Your objective
Write out all the records exactly, and keep any images out.

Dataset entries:
▶

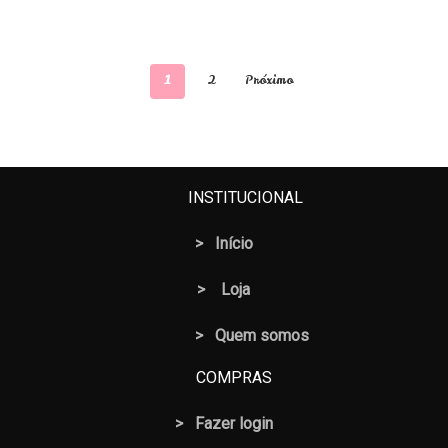
1
2
Próximo
INSTITUCIONAL
>
Início
>
Loja
> Quem somos
COMPRAS
>
Fazer login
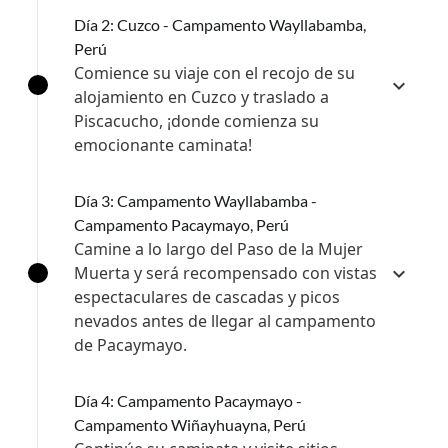
Día 2: Cuzco - Campamento Wayllabamba,
Perú
Comience su viaje con el recojo de su
alojamiento en Cuzco y traslado a
Piscacucho, ¡donde comienza su
emocionante caminata!
Día 3: Campamento Wayllabamba -
Campamento Pacaymayo, Perú
Camine a lo largo del Paso de la Mujer
Muerta y será recompensado con vistas
espectaculares de cascadas y picos
nevados antes de llegar al campamento
de Pacaymayo.
Día 4: Campamento Pacaymayo -
Campamento Wiñayhuayna, Perú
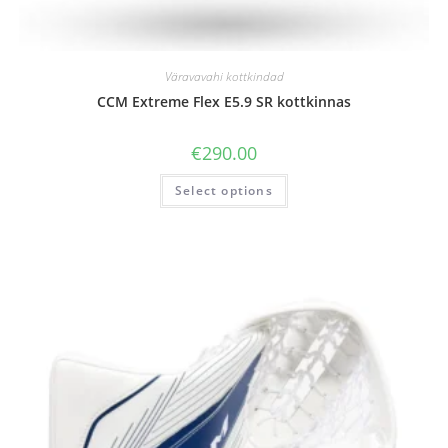
Väravavahi kottkindad
CCM Extreme Flex E5.9 SR kottkinnas
€
290.00
Select options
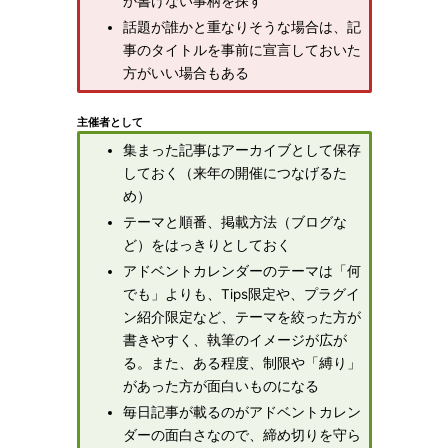
か書けない事柄を探す
話題が誰かと重なりそうな場合は、記
事のタイトルを事前に宣言しておいた
方がいい場合もある
主催者として
集まった記事はアーカイブとして保存
しておく（来年の開催につなげるた
め）
テーマと順番、掲載方法（ブログな
ど）をはっきりとしておく
アドベントカレンダーのテーマは「何
でも」よりも、Tips限定や、プラグイ
ン紹介限定など、テーマを絞った方が
書きやすく、執筆のイメージが広が
る。また、ある程度、制限や「縛り」
があった方が面白いものになる
毎日記事が載るのがアドベントカレン
ダーの面白さなので、締め切りを守ら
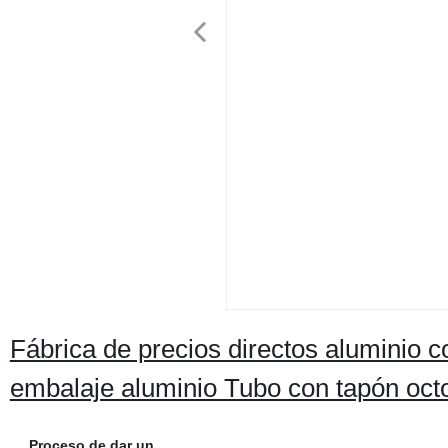
Fábrica de precios directos aluminio
embalaje aluminio Tubo con tapón oct
Proceso de dar un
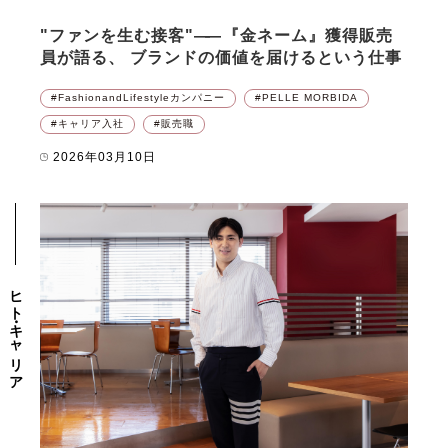
"ファンを生む接客"
――
『金ネーム』獲得販売
員が語る、 ブランドの価値を届けるという仕事
FashionandLifestyleカンパニー
PELLE MORBIDA
キャリア入社
販売職
2026年03月10日
ヒト・キャリア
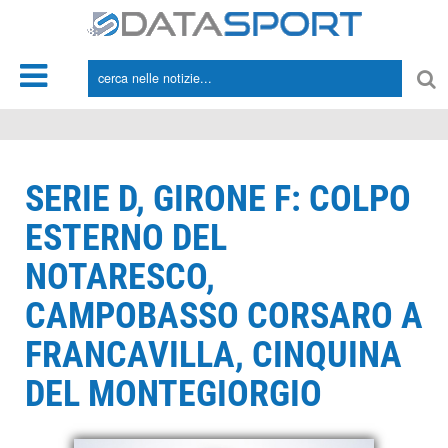
*/
SERIE D, GIRONE F: COLPO
ESTERNO DEL
NOTARESCO,
CAMPOBASSO CORSARO A
FRANCAVILLA, CINQUINA
DEL MONTEGIORGIO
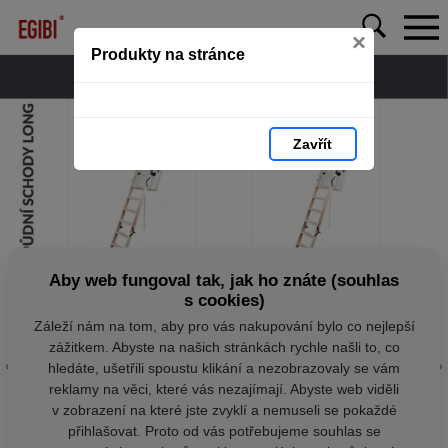
×
Produkty na stránce
Zavřít
Aby web fungoval tak, jak ho znáte (souhlas
s cookies)
Záleží nám na tom, aby pro vás nakupování bylo co nejlepší
zážitkem. Abyste na našich stránkách rychle našli to, co
hledáte, ušetřili spoustu klikání a nezobrazovaly se vám
reklamy na věci, které vás nezajímají. Abyste web viděli
v zobrazení na které jste zvyklí a nemuseli se pokaždé
přihlašovat. Proto od vás potřebujeme souhlas se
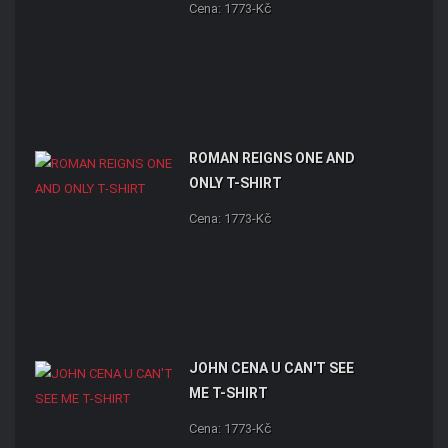
Cena: 1773-Kč
ROMAN REIGNS ONE AND
ONLY T-SHIRT
Cena: 1773-Kč
JOHN CENA U CAN'T SEE
ME T-SHIRT
Cena: 1773-Kč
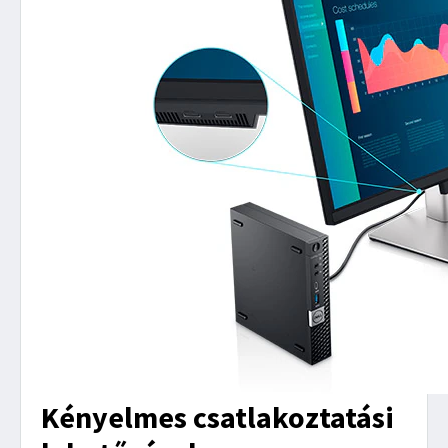
Kényelmes csatlakoztatási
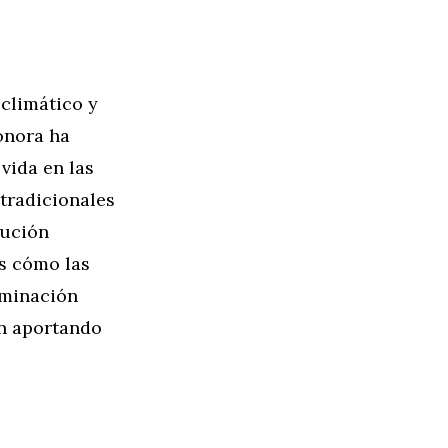
climático y
onora ha
vida en las
 tradicionales
lución
os cómo las
aminación
án aportando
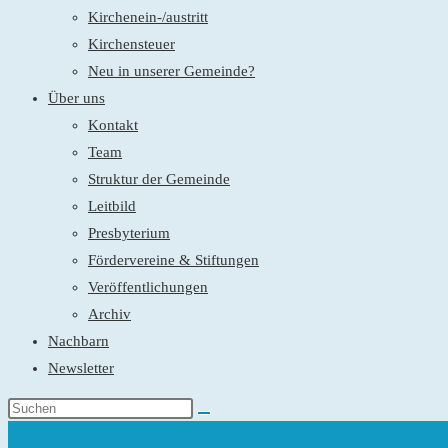
Kirchenein-/austritt
Kirchensteuer
Neu in unserer Gemeinde?
Über uns
Kontakt
Team
Struktur der Gemeinde
Leitbild
Presbyterium
Fördervereine & Stiftungen
Veröffentlichungen
Archiv
Nachbarn
Newsletter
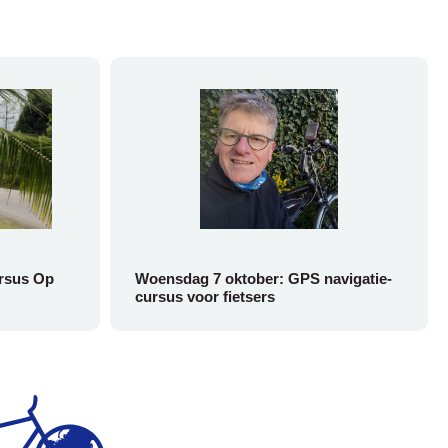
rsus Op
Woensdag 7 oktober: GPS navigatie-
cursus voor fietsers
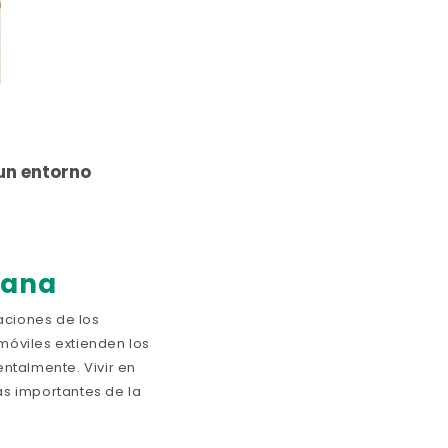
 un entorno
iana
aciones de los
omóviles extienden los
ntalmente. Vivir en
s importantes de la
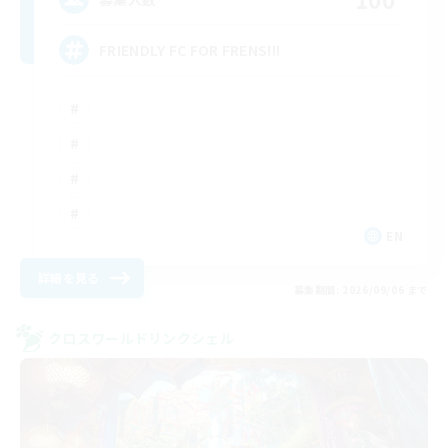
FRIENDLY FC FOR FRENS!!!
EN
詳細を見る
募集期間: 2026/09/06 まで
クロスワールドリンクシェル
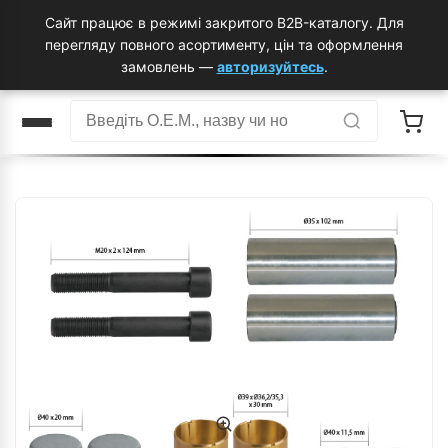
Сайт працює в режимі закритого B2B-каталогу. Для
перегляду повного асортименту, цін та оформлення
замовлень —
авторизуйтесь
.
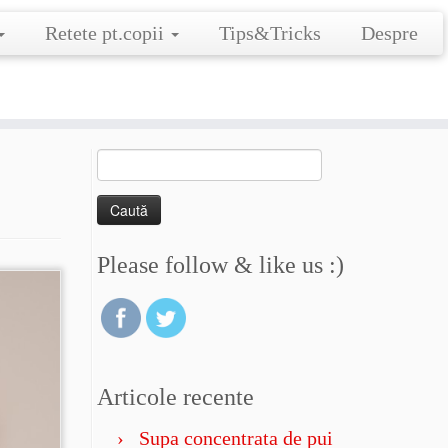
Retete pt.copii
Tips&Tricks
Despre
Caută
după:
Please follow & like us :)
Articole recente
Supa concentrata de pui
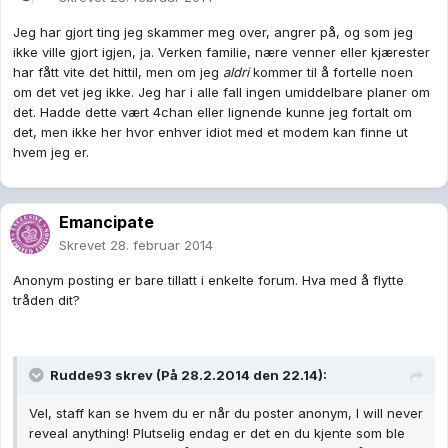
Jeg har gjort ting jeg skammer meg over, angrer på, og som jeg
ikke ville gjort igjen, ja. Verken familie, nære venner eller kjærester
har fått vite det hittil, men om jeg
aldri
kommer til å fortelle noen
om det vet jeg ikke. Jeg har i alle fall ingen umiddelbare planer om
det. Hadde dette vært 4chan eller lignende kunne jeg fortalt om
det, men ikke her hvor enhver idiot med et modem kan finne ut
hvem jeg er.
Emancipate
Skrevet
28. februar 2014
Anonym posting er bare tillatt i enkelte forum. Hva med å flytte
tråden dit?
Rudde93 skrev (På 28.2.2014 den 22.14):
Vel, staff kan se hvem du er når du poster anonym, I will never
reveal anything! Plutselig endag er det en du kjente som ble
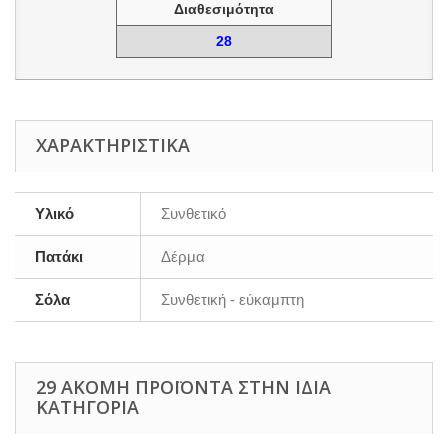
Διαθεσιμότητα
28
ΧΑΡΑΚΤΗΡΙΣΤΙΚΆ
Υλικό
Συνθετικό
Πατάκι
Δέρμα
Σόλα
Συνθετική - εύκαμπτη
29 ΑΚΌΜΗ ΠΡΟΪΌΝΤΑ ΣΤΗΝ ΊΔΙΑ
ΚΑΤΗΓΟΡΊΑ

◀

Task response
1
2
Próximo
INSTITUCIONAL
>
Início
>
Loja
> Quem somos
COMPRAS
>
Fazer login
Día 2: Cuzco - Campamento Wayllabamba,
Perú
Comience su viaje con el recojo de su
alojamiento en Cuzco y traslado a
Piscacucho, ¡donde comienza su
emocionante caminata!
Día 3: Campamento Wayllabamba -
Campamento Pacaymayo, Perú
Camine a lo largo del Paso de la Mujer
Muerta y será recompensado con vistas
espectaculares de cascadas y picos
nevados antes de llegar al campamento
de Pacaymayo.
Día 4: Campamento Pacaymayo -
Campamento Wiñayhuayna, Perú
Väravavahi kottkindad
CCM Extreme Flex E5.9 SR kottkinnas
€
290.00
Select options
か書けない事柄を探す
話題が誰かと重なりそうな場合は、記
事のタイトルを事前に宣言しておいた
方がいい場合もある
主催者として
集まった記事はアーカイブとして保存
しておく（来年の開催につなげるた
め）
テーマと順番、掲載方法（ブログな
ど）をはっきりとしておく
アドベントカレンダーのテーマは「何
でも」よりも、Tips限定や、プラグイ
ン紹介限定など、テーマを絞った方が
書きやすく、執筆のイメージが広が
る。また、ある程度、制限や「縛り」
があった方が面白いものになる
毎日記事が載るのがアドベントカレン
ダーの面白さなので、締め切りを守ら
Fábrica de precios directos aluminio
embalaje aluminio Tubo con tapón oct
Proceso de dar un
"ファンを生む接客"
――
『金ネーム』獲得販売
員が語る、 ブランドの価値を届けるという仕事
FashionandLifestyleカンパニー
PELLE MORBIDA
キャリア入社
販売職
2026年03月10日
ヒト・キャリア
*/
SERIE D, GIRONE F: COLPO
ESTERNO DEL
NOTARESCO,
CAMPOBASSO CORSARO A
FRANCAVILLA, CINQUINA
DEL MONTEGIORGIO
×
Produkty na stránce
Zavřít
Aby web fungoval tak, jak ho znáte (souhlas
s cookies)
Záleží nám na tom, aby pro vás nakupování bylo co nejlepší
zážitkem. Abyste na našich stránkách rychle našli to, co
hledáte, ušetřili spoustu klikání a nezobrazovaly se vám
reklamy na věci, které vás nezajímají. Abyste web viděli
v zobrazení na které jste zvyklí a nemuseli se pokaždé
přihlašovat. Proto od vás potřebujeme souhlas se
Cena: 1773-Kč
ROMAN REIGNS ONE AND
ONLY T-SHIRT
Cena: 1773-Kč
JOHN CENA U CAN'T SEE
ME T-SHIRT
Cena: 1773-Kč
Kényelmes csatlakoztatási
climático y
onora ha
vida en las
 tradicionales
lución
os cómo las
aminación
án aportando
Kirchenein-/austritt
Kirchensteuer
Neu in unserer Gemeinde?
Über uns
Kontakt
Team
Struktur der Gemeinde
Leitbild
Presbyterium
Fördervereine & Stiftungen
Veröffentlichungen
Archiv
Nachbarn
Newsletter
rsus Op
Woensdag 7 oktober: GPS navigatie-
cursus voor fietsers
 un entorno
iana
aciones de los
omóviles extienden los
ntalmente. Vivir en
s importantes de la
FRIENDLY FC FOR FRENS!!!
EN
詳細を見る
募集期間: 2026/09/06 まで
クロスワールドリンクシェル
Сайт працює в режимі закритого B2B-каталогу. Для
перегляду повного асортименту, цін та оформлення
замовлень —
авторизуйтесь
.
Retete pt.copii
Tips&Tricks
Despre
Caută
după:
Please follow & like us :)
Articole recente
Supa concentrata de pui
Jeg har gjort ting jeg skammer meg over, angrer på, og som jeg
ikke ville gjort igjen, ja. Verken familie, nære venner eller kjærester
har fått vite det hittil, men om jeg
aldri
kommer til å fortelle noen
om det vet jeg ikke. Jeg har i alle fall ingen umiddelbare planer om
det. Hadde dette vært 4chan eller lignende kunne jeg fortalt om
det, men ikke her hvor enhver idiot med et modem kan finne ut
hvem jeg er.
Emancipate
Skrevet
28. februar 2014
Anonym posting er bare tillatt i enkelte forum. Hva med å flytte
tråden dit?
Rudde93 skrev (På 28.2.2014 den 22.14):
Vel, staff kan se hvem du er når du poster anonym, I will never
reveal anything! Plutselig endag er det en du kjente som ble
Διαθεσιμότητα
28
ΧΑΡΑΚΤΗΡΙΣΤΙΚΆ
Υλικό
Συνθετικό
Πατάκι
Δέρμα
Σόλα
Συνθετική - εύκαμπτη
29 ΑΚΌΜΗ ΠΡΟΪΌΝΤΑ ΣΤΗΝ ΊΔΙΑ
ΚΑΤΗΓΟΡΊΑ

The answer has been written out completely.